(Beginning of Supplied material)

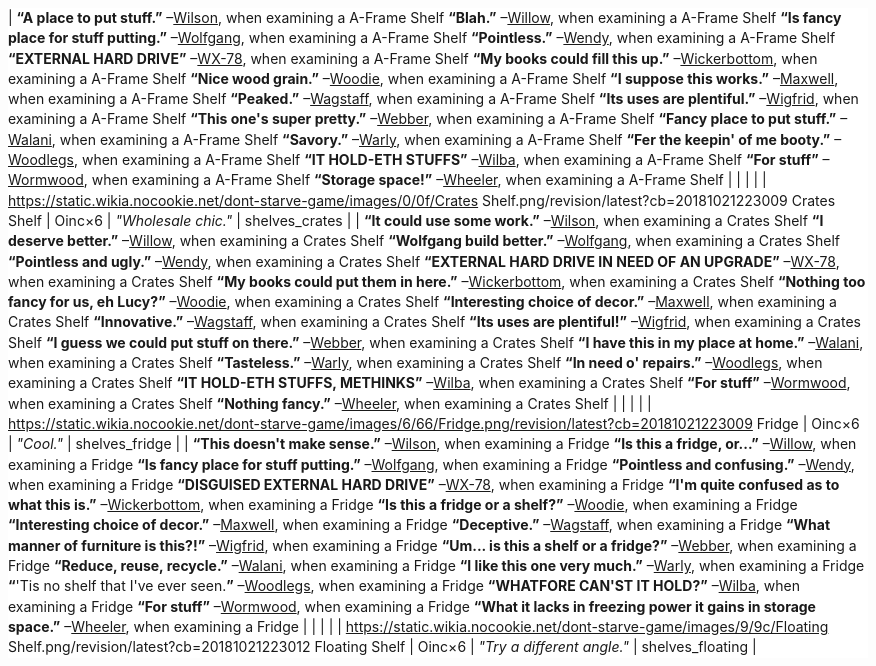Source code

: | **“**A place to put stuff.**”** –[Wilson](/wiki/Wilson "Wilson"), when examining a A-Frame Shelf  **“**Blah.**”** –[Willow](/wiki/Willow "Willow"), when examining a A-Frame Shelf  **“**Is fancy place for stuff putting.**”** –[Wolfgang](/wiki/Wolfgang "Wolfgang"), when examining a A-Frame Shelf  **“**Pointless.**”** –[Wendy](/wiki/Wendy "Wendy"), when examining a A-Frame Shelf  **“**EXTERNAL HARD DRIVE**”** –[WX-78](/wiki/WX-78 "WX-78"), when examining a A-Frame Shelf  **“**My books could fill this up.**”** –[Wickerbottom](/wiki/Wickerbottom "Wickerbottom"), when examining a A-Frame Shelf  **“**Nice wood grain.**”** –[Woodie](/wiki/Woodie "Woodie"), when examining a A-Frame Shelf  **“**I suppose this works.**”** –[Maxwell](/wiki/Maxwell "Maxwell"), when examining a A-Frame Shelf  **“**Peaked.**”** –[Wagstaff](/wiki/Wagstaff "Wagstaff"), when examining a A-Frame Shelf  **“**Its uses are plentiful.**”** –[Wigfrid](/wiki/Wigfrid "Wigfrid"), when examining a A-Frame Shelf  **“**This one's super pretty.**”** –[Webber](/wiki/Webber "Webber"), when examining a A-Frame Shelf  **“**Fancy place to put stuff.**”** –[Walani](/wiki/Walani "Walani"), when examining a A-Frame Shelf  **“**Savory.**”** –[Warly](/wiki/Warly "Warly"), when examining a A-Frame Shelf  **“**Fer the keepin' of me booty.**”** –[Woodlegs](/wiki/Woodlegs "Woodlegs"), when examining a A-Frame Shelf  **“**IT HOLD-ETH STUFFS**”** –[Wilba](/wiki/Wilba "Wilba"), when examining a A-Frame Shelf  **“**For stuff**”** –[Wormwood](/wiki/Wormwood "Wormwood"), when examining a A-Frame Shelf  **“**Storage space!**”** –[Wheeler](/wiki/Wheeler "Wheeler"), when examining a A-Frame Shelf | | | |
| https://static.wikia.nocookie.net/dont-starve-game/images/0/0f/Crates Shelf.png/revision/latest?cb=20181021223009 Crates Shelf | Oinc×6 | *"Wholesale chic."* | shelves\_crates |
| **“**It could use some work.**”** –[Wilson](/wiki/Wilson "Wilson"), when examining a Crates Shelf  **“**I deserve better.**”** –[Willow](/wiki/Willow "Willow"), when examining a Crates Shelf  **“**Wolfgang build better.**”** –[Wolfgang](/wiki/Wolfgang "Wolfgang"), when examining a Crates Shelf  **“**Pointless and ugly.**”** –[Wendy](/wiki/Wendy "Wendy"), when examining a Crates Shelf  **“**EXTERNAL HARD DRIVE IN NEED OF AN UPGRADE**”** –[WX-78](/wiki/WX-78 "WX-78"), when examining a Crates Shelf  **“**My books could put them in here.**”** –[Wickerbottom](/wiki/Wickerbottom "Wickerbottom"), when examining a Crates Shelf  **“**Nothing too fancy for us, eh Lucy?**”** –[Woodie](/wiki/Woodie "Woodie"), when examining a Crates Shelf  **“**Interesting choice of decor.**”** –[Maxwell](/wiki/Maxwell "Maxwell"), when examining a Crates Shelf  **“**Innovative.**”** –[Wagstaff](/wiki/Wagstaff "Wagstaff"), when examining a Crates Shelf  **“**Its uses are plentiful!**”** –[Wigfrid](/wiki/Wigfrid "Wigfrid"), when examining a Crates Shelf  **“**I guess we could put stuff on there.**”** –[Webber](/wiki/Webber "Webber"), when examining a Crates Shelf  **“**I have this in my place at home.**”** –[Walani](/wiki/Walani "Walani"), when examining a Crates Shelf  **“**Tasteless.**”** –[Warly](/wiki/Warly "Warly"), when examining a Crates Shelf  **“**In need o' repairs.**”** –[Woodlegs](/wiki/Woodlegs "Woodlegs"), when examining a Crates Shelf  **“**IT HOLD-ETH STUFFS, METHINKS**”** –[Wilba](/wiki/Wilba "Wilba"), when examining a Crates Shelf  **“**For stuff**”** –[Wormwood](/wiki/Wormwood "Wormwood"), when examining a Crates Shelf  **“**Nothing fancy.**”** –[Wheeler](/wiki/Wheeler "Wheeler"), when examining a Crates Shelf | | | |
| https://static.wikia.nocookie.net/dont-starve-game/images/6/66/Fridge.png/revision/latest?cb=20181021223009 Fridge | Oinc×6 | *"Cool."* | shelves\_fridge |
| **“**This doesn't make sense.**”** –[Wilson](/wiki/Wilson "Wilson"), when examining a Fridge  **“**Is this a fridge, or...**”** –[Willow](/wiki/Willow "Willow"), when examining a Fridge  **“**Is fancy place for stuff putting.**”** –[Wolfgang](/wiki/Wolfgang "Wolfgang"), when examining a Fridge  **“**Pointless and confusing.**”** –[Wendy](/wiki/Wendy "Wendy"), when examining a Fridge  **“**DISGUISED EXTERNAL HARD DRIVE**”** –[WX-78](/wiki/WX-78 "WX-78"), when examining a Fridge  **“**I'm quite confused as to what this is.**”** –[Wickerbottom](/wiki/Wickerbottom "Wickerbottom"), when examining a Fridge  **“**Is this a fridge or a shelf?**”** –[Woodie](/wiki/Woodie "Woodie"), when examining a Fridge  **“**Interesting choice of decor.**”** –[Maxwell](/wiki/Maxwell "Maxwell"), when examining a Fridge  **“**Deceptive.**”** –[Wagstaff](/wiki/Wagstaff "Wagstaff"), when examining a Fridge  **“**What manner of furniture is this?!**”** –[Wigfrid](/wiki/Wigfrid "Wigfrid"), when examining a Fridge  **“**Um... is this a shelf or a fridge?**”** –[Webber](/wiki/Webber "Webber"), when examining a Fridge  **“**Reduce, reuse, recycle.**”** –[Walani](/wiki/Walani "Walani"), when examining a Fridge  **“**I like this one very much.**”** –[Warly](/wiki/Warly "Warly"), when examining a Fridge  **“**'Tis no shelf that I've ever seen.**”** –[Woodlegs](/wiki/Woodlegs "Woodlegs"), when examining a Fridge  **“**WHATFORE CAN'ST IT HOLD?**”** –[Wilba](/wiki/Wilba "Wilba"), when examining a Fridge  **“**For stuff**”** –[Wormwood](/wiki/Wormwood "Wormwood"), when examining a Fridge  **“**What it lacks in freezing power it gains in storage space.**”** –[Wheeler](/wiki/Wheeler "Wheeler"), when examining a Fridge | | | |
| https://static.wikia.nocookie.net/dont-starve-game/images/9/9c/Floating Shelf.png/revision/latest?cb=20181021223012 Floating Shelf | Oinc×6 | *"Try a different angle."* | shelves\_floating |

(End of Supplied material)

§ **To-do item**: Pull out every line of the material that contains the string "wikia". Case counts.

§ **Result of the exercise**:
| https://static.wikia.nocookie.net/dont-starve-game/images/0/0f/Crates Shelf.png/revision/latest?cb=20181021223009 Crates Shelf | Oinc×6 | *"Wholesale chic."* | shelves\_crates |
| https://static.wikia.nocookie.net/dont-starve-game/images/6/66/Fridge.png/revision/latest?cb=20181021223009 Fridge | Oinc×6 | *"Cool."* | shelves\_fridge |
| https://static.wikia.nocookie.net/dont-starve-game/images/9/9c/Floating Shelf.png/revision/latest?cb=20181021223012 Floating Shelf | Oinc×6 | *"Try a different angle."* | shelves\_floating |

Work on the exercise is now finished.